▶ [REQUIREMENT]
In your copy, repeat the records exactly and leave out the pictures.

▶ [SOURCE DATA]
■ ■ ■

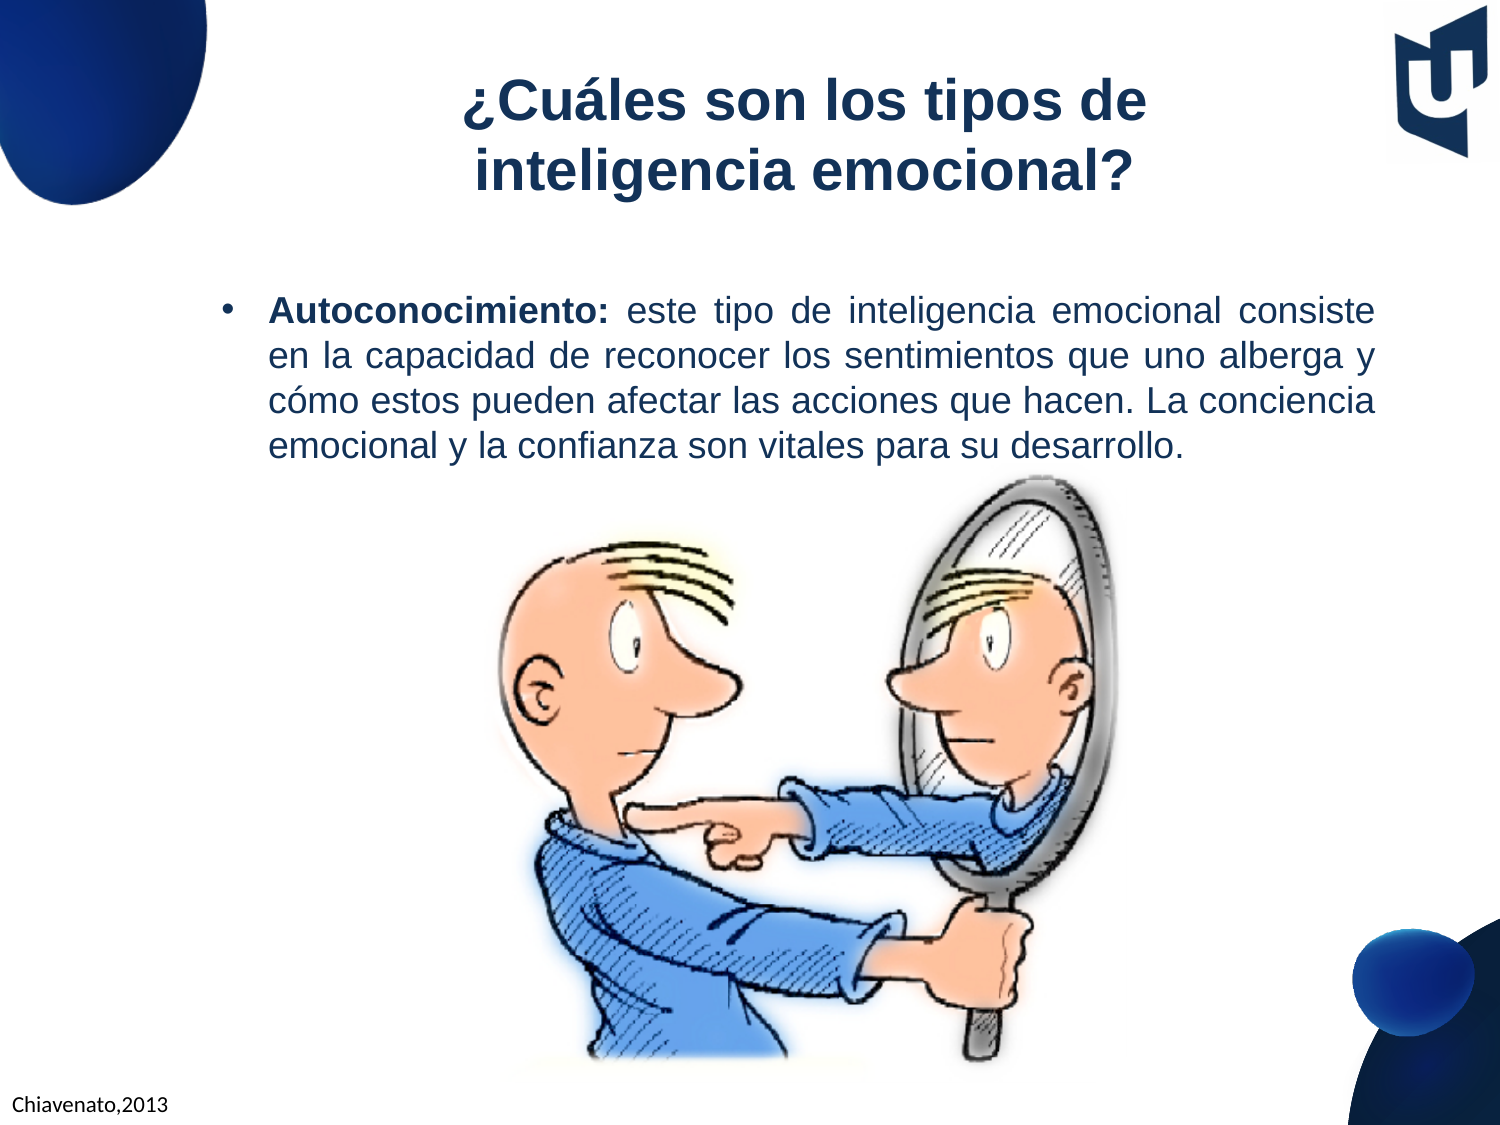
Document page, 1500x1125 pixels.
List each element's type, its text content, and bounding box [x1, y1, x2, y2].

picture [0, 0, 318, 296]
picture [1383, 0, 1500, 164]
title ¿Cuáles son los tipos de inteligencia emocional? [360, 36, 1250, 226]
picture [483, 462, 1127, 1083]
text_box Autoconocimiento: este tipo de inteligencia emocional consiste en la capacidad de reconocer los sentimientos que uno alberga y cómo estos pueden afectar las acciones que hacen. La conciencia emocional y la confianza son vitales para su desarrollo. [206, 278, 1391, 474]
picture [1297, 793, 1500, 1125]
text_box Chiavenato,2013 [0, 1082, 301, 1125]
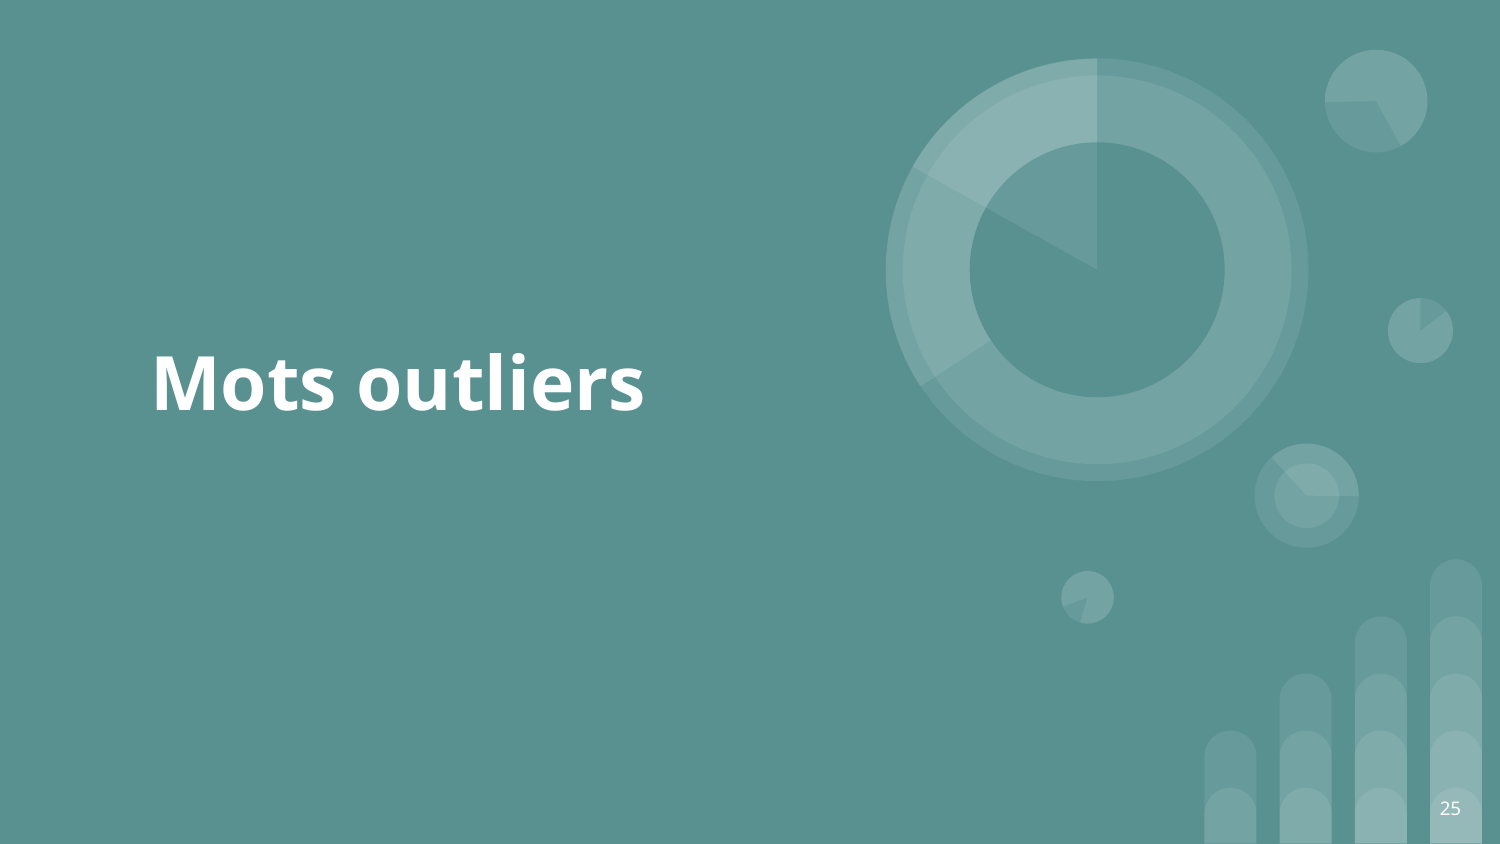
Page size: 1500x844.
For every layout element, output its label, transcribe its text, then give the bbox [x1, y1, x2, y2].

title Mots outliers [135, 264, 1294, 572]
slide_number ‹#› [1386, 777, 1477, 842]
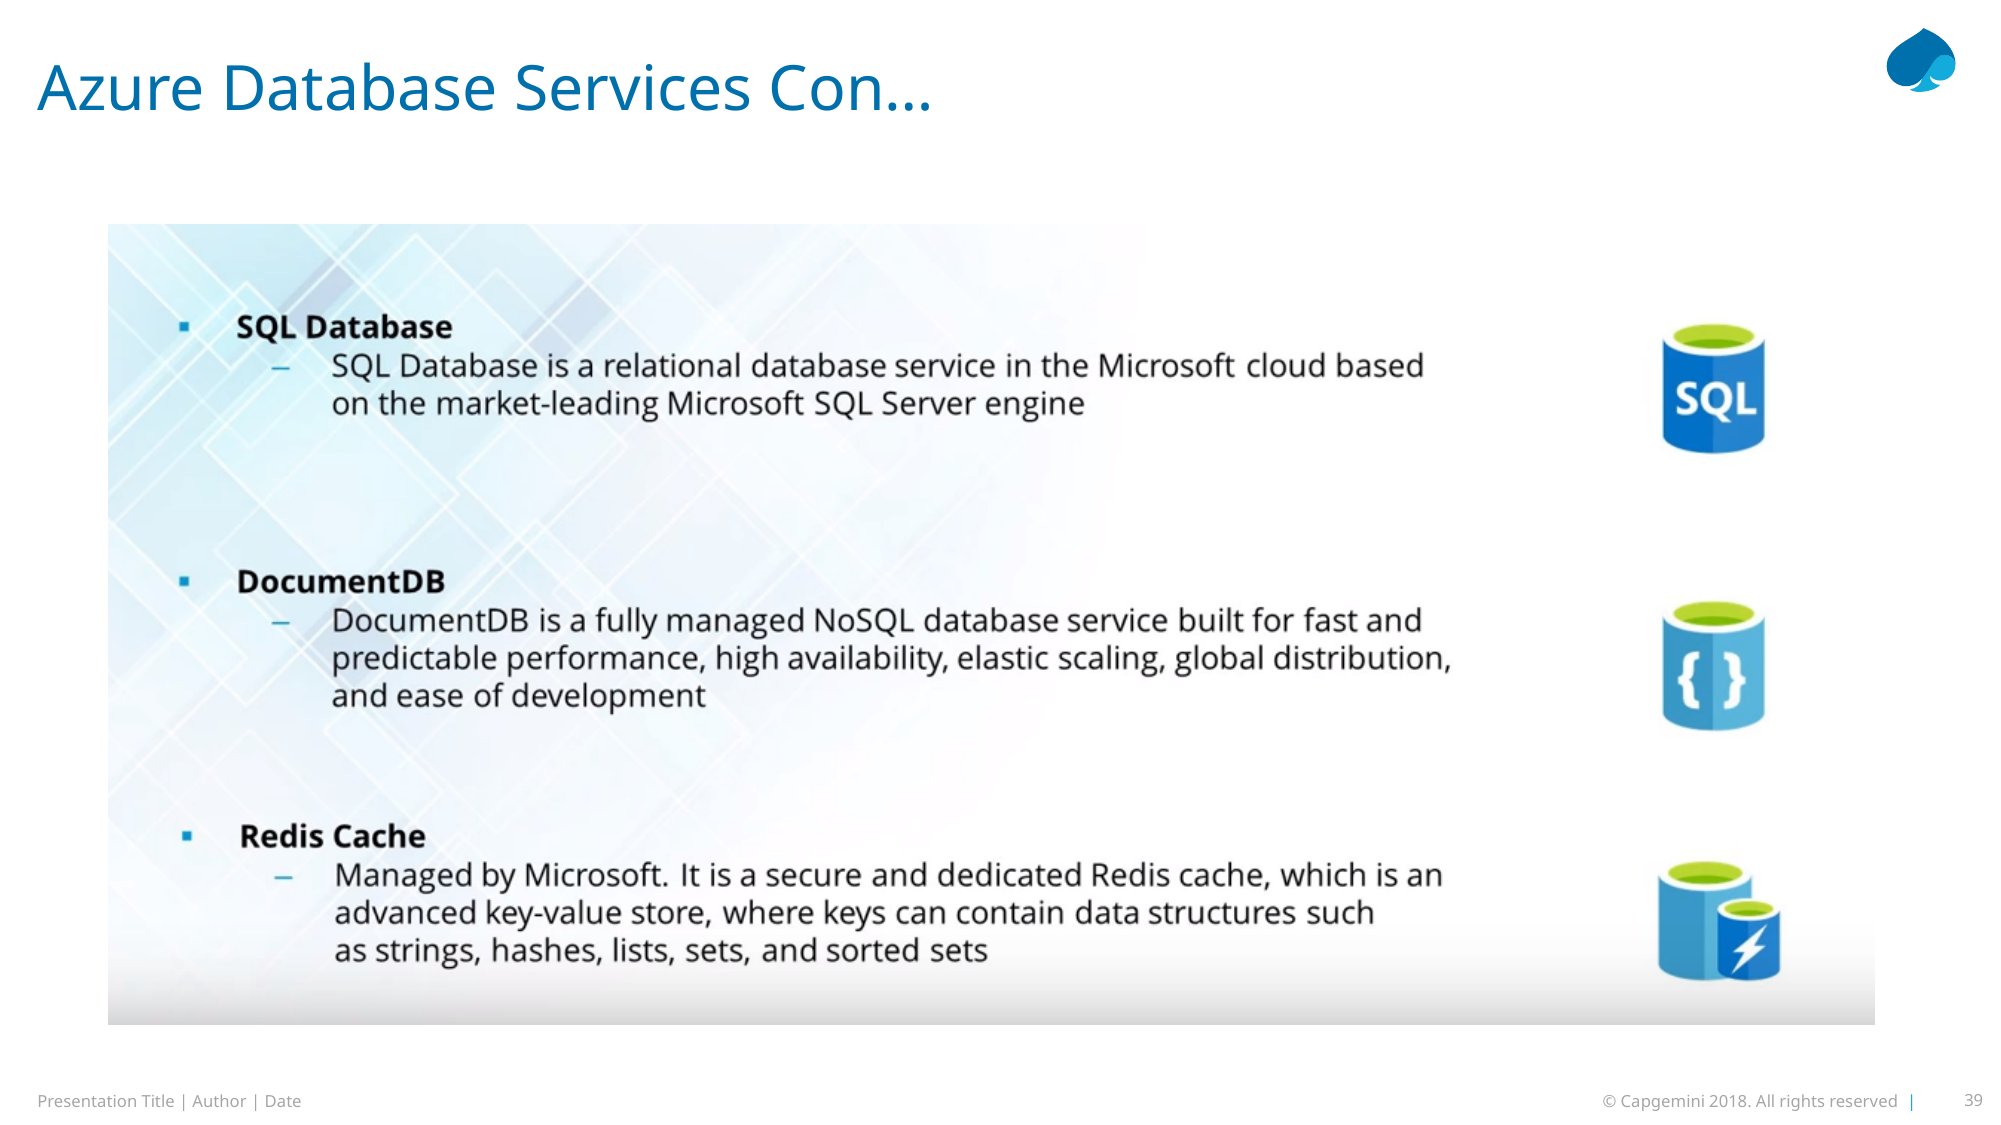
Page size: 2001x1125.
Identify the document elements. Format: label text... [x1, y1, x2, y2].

■ ■ ■

▶ [ANSWER BOX]
Document page, 1500x1125 pixels.
List each element's type, its text content, and bounding box [x1, y1, x2, y2].

picture [0, 0, 318, 296]
picture [1383, 0, 1500, 164]
title ¿Cuáles son los tipos de inteligencia emocional? [360, 36, 1250, 226]
picture [483, 462, 1127, 1083]
text_box Autoconocimiento: este tipo de inteligencia emocional consiste en la capacidad de reconocer los sentimientos que uno alberga y cómo estos pueden afectar las acciones que hacen. La conciencia emocional y la confianza son vitales para su desarrollo. [206, 278, 1391, 474]
picture [1297, 793, 1500, 1125]
text_box Chiavenato,2013 [0, 1082, 301, 1125]
Page size: 1500x844.
For every layout element, output its label, transcribe its text, then give the bbox [x1, y1, x2, y2].

title Mots outliers [135, 264, 1294, 572]
slide_number ‹#› [1386, 777, 1477, 842]
Page size: 2001x1125.
Identify the document elements. Format: label text... [x1, y1, x2, y2].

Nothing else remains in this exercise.